ASSIGNMENT: Lines from the top of the listing down to the one with "harm those cells. That's because the laser", inclusive, are to be copied exactly.

*** Begin section ***

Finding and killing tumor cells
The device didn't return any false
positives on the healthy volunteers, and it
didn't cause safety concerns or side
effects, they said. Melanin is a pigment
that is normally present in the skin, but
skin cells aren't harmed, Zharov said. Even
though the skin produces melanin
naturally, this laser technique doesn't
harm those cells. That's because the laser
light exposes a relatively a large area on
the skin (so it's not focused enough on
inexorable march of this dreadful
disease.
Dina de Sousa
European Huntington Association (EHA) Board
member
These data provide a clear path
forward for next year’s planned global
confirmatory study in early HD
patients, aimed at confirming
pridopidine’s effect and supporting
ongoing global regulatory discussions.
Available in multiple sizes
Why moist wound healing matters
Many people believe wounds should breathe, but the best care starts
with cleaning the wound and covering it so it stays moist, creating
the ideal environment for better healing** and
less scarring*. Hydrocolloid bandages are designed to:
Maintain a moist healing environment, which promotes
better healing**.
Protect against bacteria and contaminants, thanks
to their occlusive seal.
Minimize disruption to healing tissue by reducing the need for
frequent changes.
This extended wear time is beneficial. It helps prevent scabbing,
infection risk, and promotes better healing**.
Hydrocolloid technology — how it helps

*** End section ***

YOUR SOLUTION:
Finding and killing tumor cells
The device didn't return any false
positives on the healthy volunteers, and it
didn't cause safety concerns or side
effects, they said. Melanin is a pigment
that is normally present in the skin, but
skin cells aren't harmed, Zharov said. Even
though the skin produces melanin
naturally, this laser technique doesn't
harm those cells. That's because the laser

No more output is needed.